The decoder must handle:
- Variable length instructions
- Misaligned instructions
- Instructions that span fetch buffer/cache line/page boundaries
- Microcoded instructions
- Instructions longer than native data types
- Self modifying code
- Externally modified memory and page mappings
- Instructions beginning "inside" other instructions
The decoder process will happen in several stages.
First, the native variable length instructions will be translated into "fixed width" instructions. These instructions will be too large to represent with native data types, so they will be stored as structures. This translator will be set up as a state machine which operates on one byte at a time. This takes advantage of multiple bytes being ready at once in a buffer for filling in multiple byte immediates, for instance.
The fields in the structure will contain:
- A bitfield specifying what prefixes were present
- What the opcode(s) was/were
- The ModRM and SIB bytes
- Any immediate values
Second, this structure will be passed into a decoder generated using the isa_parser. This will require modifying the current decoding structure and isa_parser so that they accept a structure with fields. It may also require being able to swap out parts of the decoder to simulate different decoding "modes". This step will produce a static_inst object which has now been fully decoded.
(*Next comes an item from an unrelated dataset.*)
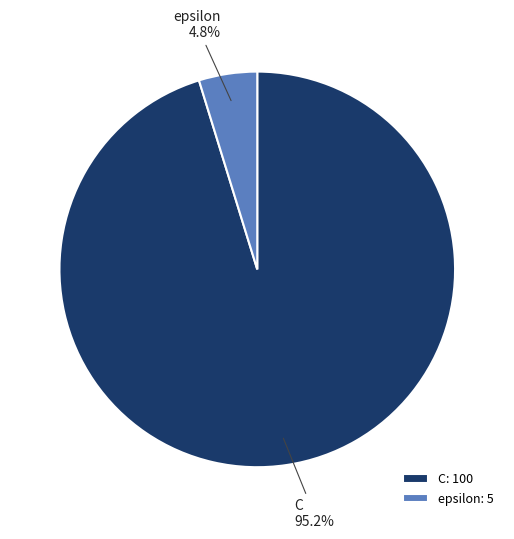

How many slices are in this pie chart?

2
At this point, the decoded instruction is passed back to the cpu. A flag in the instruction indicates whether it's implemented by microcode. If it isn't, the instruction is processed by the cpu as is. If it is, the instruction is really a wrapper which contains other static_insts. These internal microops actually implement their containing macroop, and they are what is passed down the pipe. Once the sequence of microops are finished, the macroop is discarded and decoding continues with the next instruction.